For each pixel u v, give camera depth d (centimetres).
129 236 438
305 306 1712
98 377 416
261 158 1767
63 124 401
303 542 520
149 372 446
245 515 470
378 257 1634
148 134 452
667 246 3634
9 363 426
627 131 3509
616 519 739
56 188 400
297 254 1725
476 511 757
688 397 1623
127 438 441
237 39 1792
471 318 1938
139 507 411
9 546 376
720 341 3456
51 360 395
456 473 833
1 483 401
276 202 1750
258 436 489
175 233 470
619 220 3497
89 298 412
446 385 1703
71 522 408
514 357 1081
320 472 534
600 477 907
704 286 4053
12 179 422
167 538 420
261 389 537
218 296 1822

-*-*-

## DIRECTIONS
Nothing but the exact lines from the start of the material through the line holding "688 397 1623", both included, belongs in the answer.

## ANSWER AREA
For each pixel u v, give camera depth d (centimetres).
129 236 438
305 306 1712
98 377 416
261 158 1767
63 124 401
303 542 520
149 372 446
245 515 470
378 257 1634
148 134 452
667 246 3634
9 363 426
627 131 3509
616 519 739
56 188 400
297 254 1725
476 511 757
688 397 1623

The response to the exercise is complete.